Rule 626 of the Uniform Civil Procedure Rules 1999 provides that a court may set aside a caveat if the court considers that the evidence does not (i) show the caveator has an interest in the estate or a reasonable prospect of establishing an interest, or (ii) raise a doubt as to whether the grant ought to be made. [55]. Boddice J explained that the statutory test of “raise a doubt” is a high threshold, and it is not met by mere suspicion. [56]. His Honour noted the observations of Atkinson J in Green v Critchely [2004] QSC 22 that “mere suspicion on the part of a disappointed potential beneficiary, without more, cannot be and, in this case, is not sufficient to suggest that the deceased lacked testamentary capacity or was overborn by undue influence”. [56].

Considering the evidence as a whole, Boddice J considered that there was no proper basis for concluding that the matters relied upon by the respondent gave rise to suspicious circumstances. [61].

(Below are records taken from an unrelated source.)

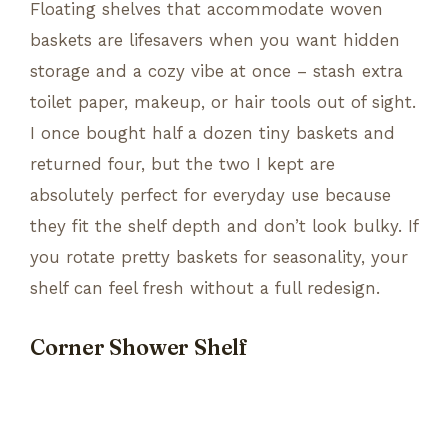
Floating shelves that accommodate woven
baskets are lifesavers when you want hidden
storage and a cozy vibe at once – stash extra
toilet paper, makeup, or hair tools out of sight.
I once bought half a dozen tiny baskets and
returned four, but the two I kept are
absolutely perfect for everyday use because
they fit the shelf depth and don’t look bulky. If
you rotate pretty baskets for seasonality, your
shelf can feel fresh without a full redesign.
Corner Shower Shelf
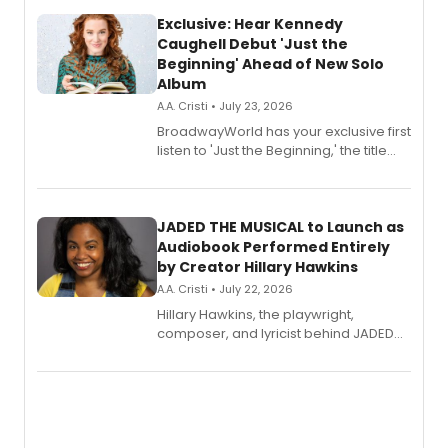
Exclusive: Hear Kennedy
Caughell Debut 'Just the
Beginning' Ahead of New Solo
Album
A.A. Cristi • July 23, 2026
BroadwayWorld has your exclusive first
listen to 'Just the Beginning,' the title
track from Kennedy Caughell's debut
solo album, out July 24.
JADED THE MUSICAL to Launch as
Audiobook Performed Entirely
by Creator Hillary Hawkins
A.A. Cristi • July 22, 2026
Hillary Hawkins, the playwright,
composer, and lyricist behind JADED
THE MUSICAL, will perform every
character in a new audiobook musical
adaptation exploring trauma, chronic
pain, and a mother-daughter
relationship.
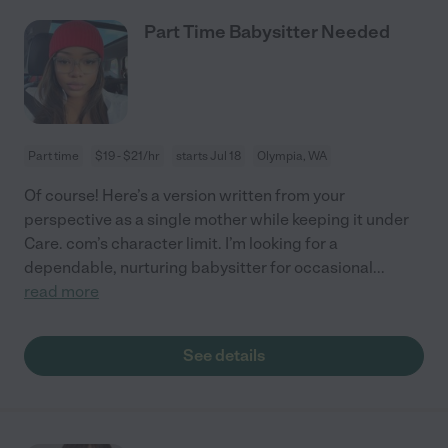
Part Time Babysitter Needed
Part time
$19 - $21/hr
starts Jul 18
Olympia, WA
Of course! Here’s a version written from your
perspective as a single mother while keeping it under
Care. com’s character limit. I’m looking for a
dependable, nurturing babysitter for occasional
...
read more
See details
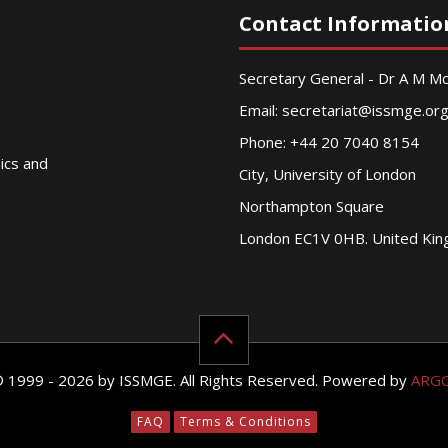
Contact Informatio
Secretary General - Dr A M 
Email:
secretariat@issmge.or
Phone: +44 20 7040 8154
nics and
City, University of London
Northampton Square
London EC1V 0HB. United Ki
© 1999 - 2026 by ISSMGE. All Rights Reserved. Powered by
ARG
FAQ
Terms & Conditions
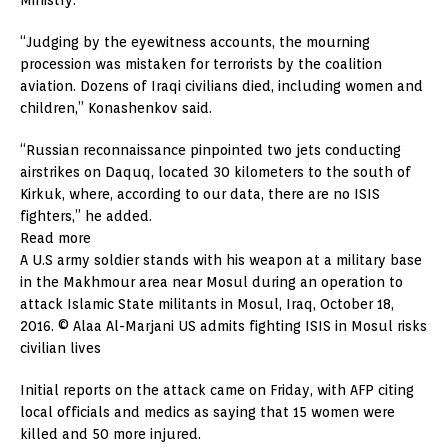
“Judging by the eyewitness accounts, the mourning
procession was mistaken for terrorists by the coalition
aviation. Dozens of Iraqi civilians died, including women and
children,” Konashenkov said.
“Russian reconnaissance pinpointed two jets conducting
airstrikes on Daquq, located 30 kilometers to the south of
Kirkuk, where, according to our data, there are no ISIS
fighters,” he added.
Read more
A U.S army soldier stands with his weapon at a military base
in the Makhmour area near Mosul during an operation to
attack Islamic State militants in Mosul, Iraq, October 18,
2016. © Alaa Al-Marjani US admits fighting ISIS in Mosul risks
civilian lives
Initial reports on the attack came on Friday, with AFP citing
local officials and medics as saying that 15 women were
killed and 50 more injured.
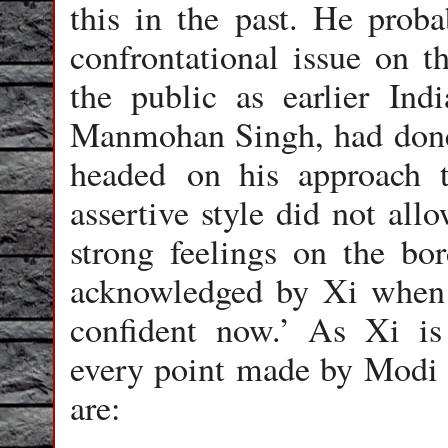
this in the past. He prob
confrontational issue on t
the public as earlier Ind
Manmohan Singh, had done.
headed on his approach t
assertive style did not al
strong feelings on the bor
acknowledged by Xi when 
confident now.’ As Xi is 
every point made by Modi 
are:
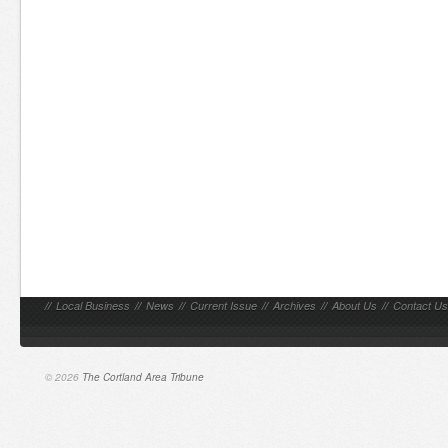
//
Local Business
//
News
//
Current Issue
//
Archives
//
About Us
//
Contact Us
© 2026
The Cortland Area Tribune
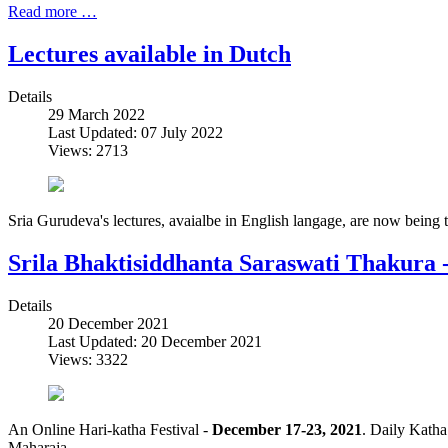
Read more …
Lectures available in Dutch
Details
29 March 2022
Last Updated: 07 July 2022
Views: 2713
Sria Gurudeva's lectures, avaialbe in English langage, are now being 
Srila Bhaktisiddhanta Saraswati Thakura
Details
20 December 2021
Last Updated: 20 December 2021
Views: 3322
An Online Hari-katha Festival -
December 17-23, 2021
. Daily Katha
Maharaja.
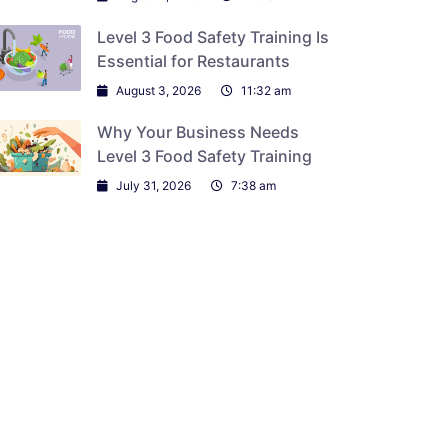
Level 3 Food Safety Training Is
Essential for Restaurants
August 3, 2026
11:32 am
Why Your Business Needs
Level 3 Food Safety Training
July 31, 2026
7:38 am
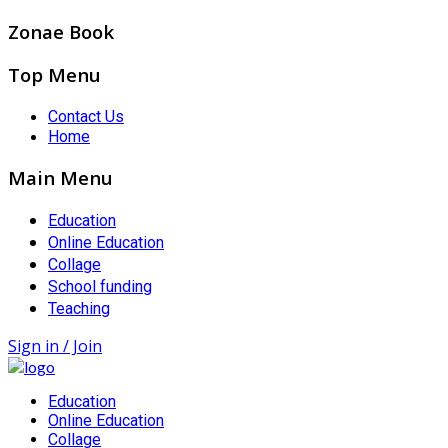
Zonae Book
Top Menu
Contact Us
Home
Main Menu
Education
Online Education
Collage
School funding
Teaching
Sign in / Join
Education
Online Education
Collage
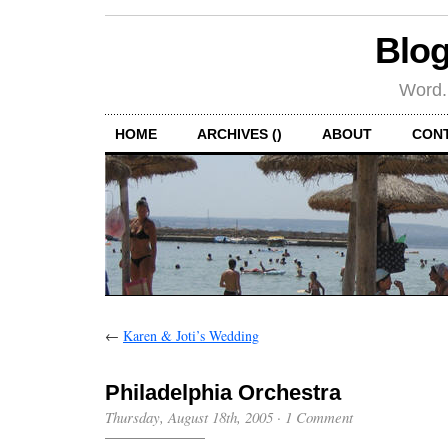
Blog
Word.
HOME
ARCHIVES ()
ABOUT
CON
←
Karen & Joti’s Wedding
Philadelphia Orchestra
Thursday, August 18th, 2005
·
1 Comment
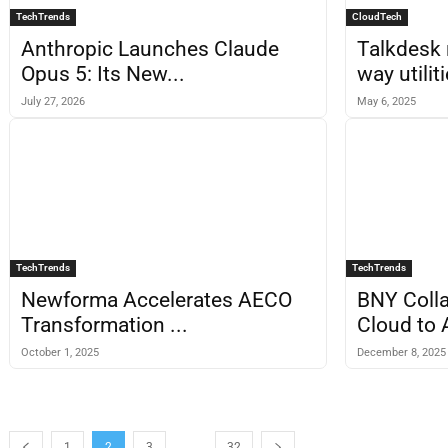
TechTrends
CloudTech
Anthropic Launches Claude
Talkdesk 
Opus 5: Its New...
way utiliti
July 27, 2026
May 6, 2025
TechTrends
TechTrends
Newforma Accelerates AECO
BNY Colla
Transformation ...
Cloud to 
October 1, 2025
December 8, 2025
...
1
2
3
32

First, the change in the Will was not a radical departure from previous testamentary dispositions, in that the deceased had previously provided for dispositions to Mr Byrne in 2009. [62].

Secondly, although the female applicant was present at the meetings with the solicitor and the deceased, the solicitor’s file notes made clear that the deceased was at all times providing instructions and that the female applicant was taking a passive role. [63].

Thirdly, prior to the preparation of her last Will, the deceased had prepared a handwritten letter to be read at the reading of her earlier Will, “in which she gave a clear, concise and coherent account of what she viewed to be the respondent’s poor behaviour in recent years”. [64].

Fourthly, an affidavit prepared by the deceased provided “cogent and compelling reasons why the deceased would determine to no longer leave the respondent as beneficiary of her estate or as the executor of that estate”. [65].

Fifthly, there was no evidence to suggest that the deceased lacked capacity at the time of preparation and execution of her last Will. [66].

In these circumstances, Boddice J was of the opinion that the evidence did not raise a doubt as to whether the grant ought to be made. [67]. His Honour therefore granted the application to remove the caveat.